• _Instruction_
The full set of records below is to be reproduced without a single alteration.

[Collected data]
○ ○ ○ ○ ○ ○ ○

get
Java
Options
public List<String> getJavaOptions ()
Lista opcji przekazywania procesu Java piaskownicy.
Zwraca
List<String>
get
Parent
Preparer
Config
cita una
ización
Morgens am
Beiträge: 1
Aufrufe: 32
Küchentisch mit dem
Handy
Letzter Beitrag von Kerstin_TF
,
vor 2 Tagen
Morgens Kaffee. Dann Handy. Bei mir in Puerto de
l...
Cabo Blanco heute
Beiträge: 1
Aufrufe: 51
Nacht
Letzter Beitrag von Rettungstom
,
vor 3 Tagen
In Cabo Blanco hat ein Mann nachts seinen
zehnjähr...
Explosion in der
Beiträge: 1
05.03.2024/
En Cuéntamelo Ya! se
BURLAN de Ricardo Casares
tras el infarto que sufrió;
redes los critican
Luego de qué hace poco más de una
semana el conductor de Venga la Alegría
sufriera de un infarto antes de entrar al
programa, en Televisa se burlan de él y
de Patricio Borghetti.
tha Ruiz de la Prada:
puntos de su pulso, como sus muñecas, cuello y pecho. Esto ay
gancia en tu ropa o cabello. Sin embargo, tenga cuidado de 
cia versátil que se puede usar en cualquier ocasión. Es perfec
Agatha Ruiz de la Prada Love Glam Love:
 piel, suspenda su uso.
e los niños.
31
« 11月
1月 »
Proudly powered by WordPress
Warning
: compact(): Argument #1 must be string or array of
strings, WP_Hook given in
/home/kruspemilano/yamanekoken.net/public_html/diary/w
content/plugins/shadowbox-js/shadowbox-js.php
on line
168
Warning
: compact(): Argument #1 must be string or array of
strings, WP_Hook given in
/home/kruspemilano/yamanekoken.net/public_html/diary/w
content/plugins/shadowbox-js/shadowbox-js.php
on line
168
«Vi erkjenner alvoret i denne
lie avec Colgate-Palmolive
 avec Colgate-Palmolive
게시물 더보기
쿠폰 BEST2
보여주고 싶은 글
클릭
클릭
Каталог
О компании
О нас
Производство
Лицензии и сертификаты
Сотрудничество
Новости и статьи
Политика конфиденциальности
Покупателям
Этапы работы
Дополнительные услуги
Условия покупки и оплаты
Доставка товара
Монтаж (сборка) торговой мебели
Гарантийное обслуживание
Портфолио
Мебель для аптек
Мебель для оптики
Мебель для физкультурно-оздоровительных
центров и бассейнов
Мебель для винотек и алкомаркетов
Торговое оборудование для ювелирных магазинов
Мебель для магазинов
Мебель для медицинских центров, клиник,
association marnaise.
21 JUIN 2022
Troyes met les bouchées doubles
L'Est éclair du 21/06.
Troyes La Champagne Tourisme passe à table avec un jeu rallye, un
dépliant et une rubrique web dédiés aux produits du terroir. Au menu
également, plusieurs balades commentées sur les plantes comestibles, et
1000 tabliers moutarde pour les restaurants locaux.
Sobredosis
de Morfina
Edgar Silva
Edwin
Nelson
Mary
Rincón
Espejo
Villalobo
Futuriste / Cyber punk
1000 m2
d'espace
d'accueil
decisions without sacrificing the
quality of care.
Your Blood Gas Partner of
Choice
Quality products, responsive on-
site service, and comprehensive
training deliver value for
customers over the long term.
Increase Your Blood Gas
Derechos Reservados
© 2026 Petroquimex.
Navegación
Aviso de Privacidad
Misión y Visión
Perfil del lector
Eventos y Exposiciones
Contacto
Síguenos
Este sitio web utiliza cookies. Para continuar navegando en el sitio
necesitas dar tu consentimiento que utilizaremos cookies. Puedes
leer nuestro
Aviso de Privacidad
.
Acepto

○ ○ ○ ○ ○ ○ ○

• _Task solution_
get
Java
Options
public List<String> getJavaOptions ()
Lista opcji przekazywania procesu Java piaskownicy.
Zwraca
List<String>
get
Parent
Preparer
Config
cita una
ización
Morgens am
Beiträge: 1
Aufrufe: 32
Küchentisch mit dem
Handy
Letzter Beitrag von Kerstin_TF
,
vor 2 Tagen
Morgens Kaffee. Dann Handy. Bei mir in Puerto de
l...
Cabo Blanco heute
Beiträge: 1
Aufrufe: 51
Nacht
Letzter Beitrag von Rettungstom
,
vor 3 Tagen
In Cabo Blanco hat ein Mann nachts seinen
zehnjähr...
Explosion in der
Beiträge: 1
05.03.2024/
En Cuéntamelo Ya! se
BURLAN de Ricardo Casares
tras el infarto que sufrió;
redes los critican
Luego de qué hace poco más de una
semana el conductor de Venga la Alegría
sufriera de un infarto antes de entrar al
programa, en Televisa se burlan de él y
de Patricio Borghetti.
tha Ruiz de la Prada:
puntos de su pulso, como sus muñecas, cuello y pecho. Esto ay
gancia en tu ropa o cabello. Sin embargo, tenga cuidado de 
cia versátil que se puede usar en cualquier ocasión. Es perfec
Agatha Ruiz de la Prada Love Glam Love:
 piel, suspenda su uso.
e los niños.
31
« 11月
1月 »
Proudly powered by WordPress
Warning
: compact(): Argument #1 must be string or array of
strings, WP_Hook given in
/home/kruspemilano/yamanekoken.net/public_html/diary/w
content/plugins/shadowbox-js/shadowbox-js.php
on line
168
Warning
: compact(): Argument #1 must be string or array of
strings, WP_Hook given in
/home/kruspemilano/yamanekoken.net/public_html/diary/w
content/plugins/shadowbox-js/shadowbox-js.php
on line
168
«Vi erkjenner alvoret i denne
lie avec Colgate-Palmolive
 avec Colgate-Palmolive
게시물 더보기
쿠폰 BEST2
보여주고 싶은 글
클릭
클릭
Каталог
О компании
О нас
Производство
Лицензии и сертификаты
Сотрудничество
Новости и статьи
Политика конфиденциальности
Покупателям
Этапы работы
Дополнительные услуги
Условия покупки и оплаты
Доставка товара
Монтаж (сборка) торговой мебели
Гарантийное обслуживание
Портфолио
Мебель для аптек
Мебель для оптики
Мебель для физкультурно-оздоровительных
центров и бассейнов
Мебель для винотек и алкомаркетов
Торговое оборудование для ювелирных магазинов
Мебель для магазинов
Мебель для медицинских центров, клиник,
association marnaise.
21 JUIN 2022
Troyes met les bouchées doubles
L'Est éclair du 21/06.
Troyes La Champagne Tourisme passe à table avec un jeu rallye, un
dépliant et une rubrique web dédiés aux produits du terroir. Au menu
également, plusieurs balades commentées sur les plantes comestibles, et
1000 tabliers moutarde pour les restaurants locaux.
Sobredosis
de Morfina
Edgar Silva
Edwin
Nelson
Mary
Rincón
Espejo
Villalobo
Futuriste / Cyber punk
1000 m2
d'espace
d'accueil
decisions without sacrificing the
quality of care.
Your Blood Gas Partner of
Choice
Quality products, responsive on-
site service, and comprehensive
training deliver value for
customers over the long term.
Increase Your Blood Gas
Derechos Reservados
© 2026 Petroquimex.
Navegación
Aviso de Privacidad
Misión y Visión
Perfil del lector
Eventos y Exposiciones
Contacto
Síguenos
Este sitio web utiliza cookies. Para continuar navegando en el sitio
necesitas dar tu consentimiento que utilizaremos cookies. Puedes
leer nuestro
Aviso de Privacidad
.
Acepto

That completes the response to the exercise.